#### [Extracted data]
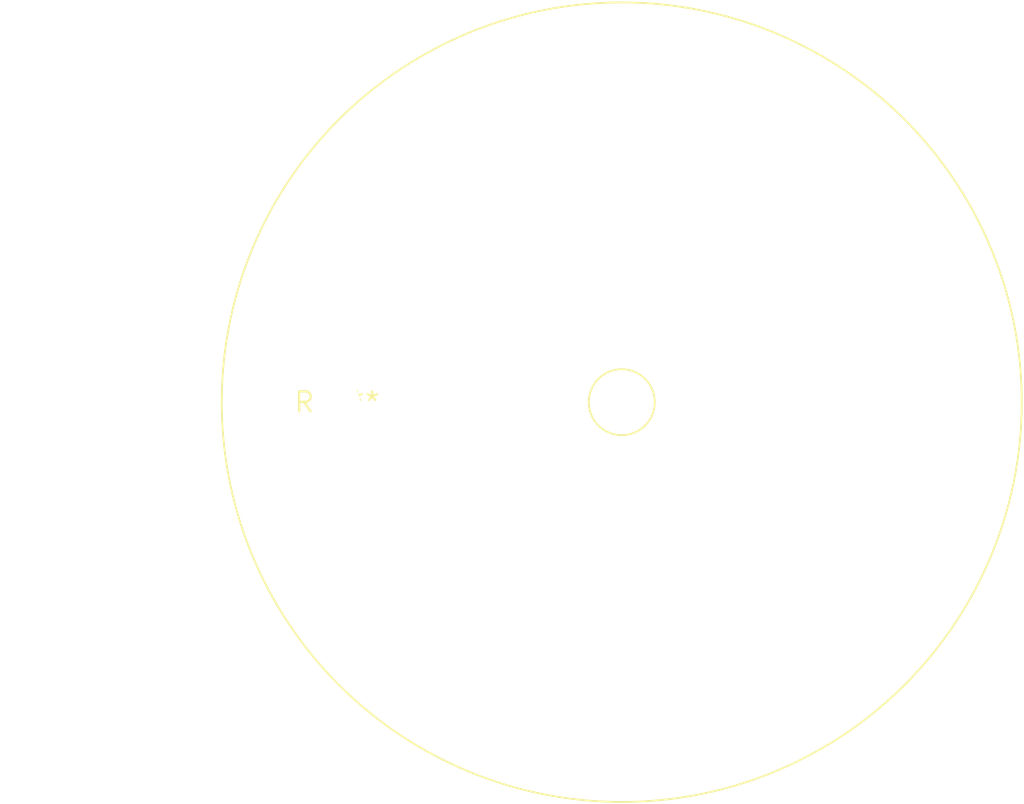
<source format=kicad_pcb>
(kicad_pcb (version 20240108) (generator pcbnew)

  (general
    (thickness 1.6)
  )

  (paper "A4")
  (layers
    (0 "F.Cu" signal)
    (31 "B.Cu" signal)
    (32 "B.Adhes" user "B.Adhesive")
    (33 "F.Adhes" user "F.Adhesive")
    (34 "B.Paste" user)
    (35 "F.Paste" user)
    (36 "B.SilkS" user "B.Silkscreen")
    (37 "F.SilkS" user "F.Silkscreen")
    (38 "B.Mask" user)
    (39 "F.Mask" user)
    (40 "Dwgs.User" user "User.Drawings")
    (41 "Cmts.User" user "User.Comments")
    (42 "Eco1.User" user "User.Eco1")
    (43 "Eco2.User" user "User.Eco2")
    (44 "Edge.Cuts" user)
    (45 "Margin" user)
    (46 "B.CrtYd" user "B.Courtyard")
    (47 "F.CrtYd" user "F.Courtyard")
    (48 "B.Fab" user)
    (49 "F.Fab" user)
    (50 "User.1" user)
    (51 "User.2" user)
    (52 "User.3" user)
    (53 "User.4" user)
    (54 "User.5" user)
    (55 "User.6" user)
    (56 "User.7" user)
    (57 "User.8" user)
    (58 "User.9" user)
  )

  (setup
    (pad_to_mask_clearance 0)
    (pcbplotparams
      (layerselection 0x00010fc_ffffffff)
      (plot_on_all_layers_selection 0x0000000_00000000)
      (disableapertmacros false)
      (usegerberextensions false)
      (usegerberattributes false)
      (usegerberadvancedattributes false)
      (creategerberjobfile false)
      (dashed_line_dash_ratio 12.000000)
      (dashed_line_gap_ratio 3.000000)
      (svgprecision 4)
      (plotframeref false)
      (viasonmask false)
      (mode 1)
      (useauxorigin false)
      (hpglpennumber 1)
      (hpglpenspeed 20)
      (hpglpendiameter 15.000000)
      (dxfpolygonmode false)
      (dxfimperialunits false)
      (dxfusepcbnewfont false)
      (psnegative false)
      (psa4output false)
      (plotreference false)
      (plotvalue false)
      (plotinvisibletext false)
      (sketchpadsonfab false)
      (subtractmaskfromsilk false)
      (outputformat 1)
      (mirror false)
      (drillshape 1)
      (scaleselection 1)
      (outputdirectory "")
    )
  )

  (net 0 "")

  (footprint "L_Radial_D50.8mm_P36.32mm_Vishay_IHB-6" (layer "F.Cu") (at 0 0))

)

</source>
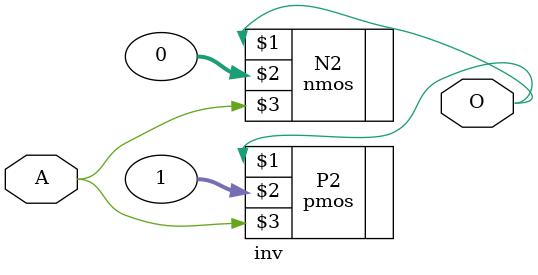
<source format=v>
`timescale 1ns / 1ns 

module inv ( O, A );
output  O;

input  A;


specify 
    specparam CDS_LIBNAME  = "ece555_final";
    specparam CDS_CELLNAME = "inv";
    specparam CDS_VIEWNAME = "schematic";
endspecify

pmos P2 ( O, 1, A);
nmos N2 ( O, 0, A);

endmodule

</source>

#### [Job]
Write out exactly, and only, the lines from the line holding "(useauxorigin false)" through the end of the data, inclusive, without any pictures.

#### [Response to this task]
      (useauxorigin false)
      (hpglpennumber 1)
      (hpglpenspeed 20)
      (hpglpendiameter 15.000000)
      (dxfpolygonmode false)
      (dxfimperialunits false)
      (dxfusepcbnewfont false)
      (psnegative false)
      (psa4output false)
      (plotreference false)
      (plotvalue false)
      (plotinvisibletext false)
      (sketchpadsonfab false)
      (subtractmaskfromsilk false)
      (outputformat 1)
      (mirror false)
      (drillshape 1)
      (scaleselection 1)
      (outputdirectory "")
    )
  )

  (net 0 "")

  (footprint "L_Radial_D50.8mm_P36.32mm_Vishay_IHB-6" (layer "F.Cu") (at 0 0))

)

</source>
<source format=v>
`timescale 1ns / 1ns 

module inv ( O, A );
output  O;

input  A;


specify 
    specparam CDS_LIBNAME  = "ece555_final";
    specparam CDS_CELLNAME = "inv";
    specparam CDS_VIEWNAME = "schematic";
endspecify

pmos P2 ( O, 1, A);
nmos N2 ( O, 0, A);

endmodule

</source>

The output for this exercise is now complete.